● Task to complete: Write out the records once more, exactly as given.

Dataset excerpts
········

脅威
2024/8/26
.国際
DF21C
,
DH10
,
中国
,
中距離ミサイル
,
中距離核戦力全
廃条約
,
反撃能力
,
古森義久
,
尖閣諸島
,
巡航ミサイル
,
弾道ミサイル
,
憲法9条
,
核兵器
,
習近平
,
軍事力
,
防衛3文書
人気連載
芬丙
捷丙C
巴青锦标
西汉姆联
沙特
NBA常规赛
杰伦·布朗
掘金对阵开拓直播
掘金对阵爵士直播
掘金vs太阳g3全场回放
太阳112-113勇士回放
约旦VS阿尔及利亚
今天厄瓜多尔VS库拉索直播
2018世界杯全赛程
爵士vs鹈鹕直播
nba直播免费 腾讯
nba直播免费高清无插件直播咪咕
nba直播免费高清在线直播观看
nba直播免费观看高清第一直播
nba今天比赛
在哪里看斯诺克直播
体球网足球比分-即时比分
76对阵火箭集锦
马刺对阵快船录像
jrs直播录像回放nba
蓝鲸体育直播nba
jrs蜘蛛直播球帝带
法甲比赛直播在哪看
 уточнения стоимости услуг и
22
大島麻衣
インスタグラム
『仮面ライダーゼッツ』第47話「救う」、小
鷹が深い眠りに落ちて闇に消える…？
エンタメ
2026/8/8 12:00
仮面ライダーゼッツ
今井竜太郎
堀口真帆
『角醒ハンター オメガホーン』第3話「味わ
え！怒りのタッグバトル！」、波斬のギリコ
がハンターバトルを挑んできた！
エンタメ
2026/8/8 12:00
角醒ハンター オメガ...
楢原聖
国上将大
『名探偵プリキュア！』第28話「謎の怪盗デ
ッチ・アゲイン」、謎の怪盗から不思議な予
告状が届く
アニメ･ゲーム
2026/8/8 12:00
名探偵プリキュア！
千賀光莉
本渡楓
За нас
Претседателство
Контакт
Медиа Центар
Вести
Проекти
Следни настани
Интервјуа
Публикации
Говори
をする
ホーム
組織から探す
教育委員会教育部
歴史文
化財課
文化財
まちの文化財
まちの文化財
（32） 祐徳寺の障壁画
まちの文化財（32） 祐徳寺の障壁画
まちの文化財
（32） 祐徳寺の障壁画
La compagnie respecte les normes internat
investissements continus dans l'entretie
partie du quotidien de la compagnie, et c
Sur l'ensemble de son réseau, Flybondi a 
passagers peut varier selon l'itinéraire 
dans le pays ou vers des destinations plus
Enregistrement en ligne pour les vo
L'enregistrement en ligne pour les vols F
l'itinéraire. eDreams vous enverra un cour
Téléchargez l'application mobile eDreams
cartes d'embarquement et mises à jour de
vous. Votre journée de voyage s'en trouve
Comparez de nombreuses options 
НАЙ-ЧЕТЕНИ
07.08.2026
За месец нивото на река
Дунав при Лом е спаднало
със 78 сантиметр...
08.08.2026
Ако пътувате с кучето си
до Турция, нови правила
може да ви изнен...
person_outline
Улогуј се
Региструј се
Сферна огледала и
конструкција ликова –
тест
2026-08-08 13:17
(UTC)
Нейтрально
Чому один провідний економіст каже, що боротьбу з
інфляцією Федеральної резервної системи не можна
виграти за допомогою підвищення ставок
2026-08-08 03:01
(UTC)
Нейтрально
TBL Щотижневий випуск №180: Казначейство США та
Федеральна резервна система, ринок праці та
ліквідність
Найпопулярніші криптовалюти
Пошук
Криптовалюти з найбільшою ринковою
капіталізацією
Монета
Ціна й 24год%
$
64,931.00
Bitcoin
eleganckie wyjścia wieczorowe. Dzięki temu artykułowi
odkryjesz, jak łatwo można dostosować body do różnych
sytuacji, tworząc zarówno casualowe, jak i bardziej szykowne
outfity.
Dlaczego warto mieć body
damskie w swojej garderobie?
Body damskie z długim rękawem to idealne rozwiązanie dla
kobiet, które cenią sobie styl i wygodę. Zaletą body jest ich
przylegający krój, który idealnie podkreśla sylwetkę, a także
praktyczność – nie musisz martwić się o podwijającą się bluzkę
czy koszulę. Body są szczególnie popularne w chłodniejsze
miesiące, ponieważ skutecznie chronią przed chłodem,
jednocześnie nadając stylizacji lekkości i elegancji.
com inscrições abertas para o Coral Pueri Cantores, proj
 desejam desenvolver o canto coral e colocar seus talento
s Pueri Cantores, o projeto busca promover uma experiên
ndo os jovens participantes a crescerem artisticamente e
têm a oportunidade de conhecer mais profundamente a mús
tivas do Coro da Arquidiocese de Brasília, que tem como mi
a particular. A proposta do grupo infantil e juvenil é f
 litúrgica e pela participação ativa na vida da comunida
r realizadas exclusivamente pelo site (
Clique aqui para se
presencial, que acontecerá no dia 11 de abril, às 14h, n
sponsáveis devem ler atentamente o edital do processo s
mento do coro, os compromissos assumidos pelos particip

········

● Answer below:
脅威
2024/8/26
.国際
DF21C
,
DH10
,
中国
,
中距離ミサイル
,
中距離核戦力全
廃条約
,
反撃能力
,
古森義久
,
尖閣諸島
,
巡航ミサイル
,
弾道ミサイル
,
憲法9条
,
核兵器
,
習近平
,
軍事力
,
防衛3文書
人気連載
芬丙
捷丙C
巴青锦标
西汉姆联
沙特
NBA常规赛
杰伦·布朗
掘金对阵开拓直播
掘金对阵爵士直播
掘金vs太阳g3全场回放
太阳112-113勇士回放
约旦VS阿尔及利亚
今天厄瓜多尔VS库拉索直播
2018世界杯全赛程
爵士vs鹈鹕直播
nba直播免费 腾讯
nba直播免费高清无插件直播咪咕
nba直播免费高清在线直播观看
nba直播免费观看高清第一直播
nba今天比赛
在哪里看斯诺克直播
体球网足球比分-即时比分
76对阵火箭集锦
马刺对阵快船录像
jrs直播录像回放nba
蓝鲸体育直播nba
jrs蜘蛛直播球帝带
法甲比赛直播在哪看
 уточнения стоимости услуг и
22
大島麻衣
インスタグラム
『仮面ライダーゼッツ』第47話「救う」、小
鷹が深い眠りに落ちて闇に消える…？
エンタメ
2026/8/8 12:00
仮面ライダーゼッツ
今井竜太郎
堀口真帆
『角醒ハンター オメガホーン』第3話「味わ
え！怒りのタッグバトル！」、波斬のギリコ
がハンターバトルを挑んできた！
エンタメ
2026/8/8 12:00
角醒ハンター オメガ...
楢原聖
国上将大
『名探偵プリキュア！』第28話「謎の怪盗デ
ッチ・アゲイン」、謎の怪盗から不思議な予
告状が届く
アニメ･ゲーム
2026/8/8 12:00
名探偵プリキュア！
千賀光莉
本渡楓
За нас
Претседателство
Контакт
Медиа Центар
Вести
Проекти
Следни настани
Интервјуа
Публикации
Говори
をする
ホーム
組織から探す
教育委員会教育部
歴史文
化財課
文化財
まちの文化財
まちの文化財
（32） 祐徳寺の障壁画
まちの文化財（32） 祐徳寺の障壁画
まちの文化財
（32） 祐徳寺の障壁画
La compagnie respecte les normes internat
investissements continus dans l'entretie
partie du quotidien de la compagnie, et c
Sur l'ensemble de son réseau, Flybondi a 
passagers peut varier selon l'itinéraire 
dans le pays ou vers des destinations plus
Enregistrement en ligne pour les vo
L'enregistrement en ligne pour les vols F
l'itinéraire. eDreams vous enverra un cour
Téléchargez l'application mobile eDreams
cartes d'embarquement et mises à jour de
vous. Votre journée de voyage s'en trouve
Comparez de nombreuses options 
НАЙ-ЧЕТЕНИ
07.08.2026
За месец нивото на река
Дунав при Лом е спаднало
със 78 сантиметр...
08.08.2026
Ако пътувате с кучето си
до Турция, нови правила
може да ви изнен...
person_outline
Улогуј се
Региструј се
Сферна огледала и
конструкција ликова –
тест
2026-08-08 13:17
(UTC)
Нейтрально
Чому один провідний економіст каже, що боротьбу з
інфляцією Федеральної резервної системи не можна
виграти за допомогою підвищення ставок
2026-08-08 03:01
(UTC)
Нейтрально
TBL Щотижневий випуск №180: Казначейство США та
Федеральна резервна система, ринок праці та
ліквідність
Найпопулярніші криптовалюти
Пошук
Криптовалюти з найбільшою ринковою
капіталізацією
Монета
Ціна й 24год%
$
64,931.00
Bitcoin
eleganckie wyjścia wieczorowe. Dzięki temu artykułowi
odkryjesz, jak łatwo można dostosować body do różnych
sytuacji, tworząc zarówno casualowe, jak i bardziej szykowne
outfity.
Dlaczego warto mieć body
damskie w swojej garderobie?
Body damskie z długim rękawem to idealne rozwiązanie dla
kobiet, które cenią sobie styl i wygodę. Zaletą body jest ich
przylegający krój, który idealnie podkreśla sylwetkę, a także
praktyczność – nie musisz martwić się o podwijającą się bluzkę
czy koszulę. Body są szczególnie popularne w chłodniejsze
miesiące, ponieważ skutecznie chronią przed chłodem,
jednocześnie nadając stylizacji lekkości i elegancji.
com inscrições abertas para o Coral Pueri Cantores, proj
 desejam desenvolver o canto coral e colocar seus talento
s Pueri Cantores, o projeto busca promover uma experiên
ndo os jovens participantes a crescerem artisticamente e
têm a oportunidade de conhecer mais profundamente a mús
tivas do Coro da Arquidiocese de Brasília, que tem como mi
a particular. A proposta do grupo infantil e juvenil é f
 litúrgica e pela participação ativa na vida da comunida
r realizadas exclusivamente pelo site (
Clique aqui para se
presencial, que acontecerá no dia 11 de abril, às 14h, n
sponsáveis devem ler atentamente o edital do processo s
mento do coro, os compromissos assumidos pelos particip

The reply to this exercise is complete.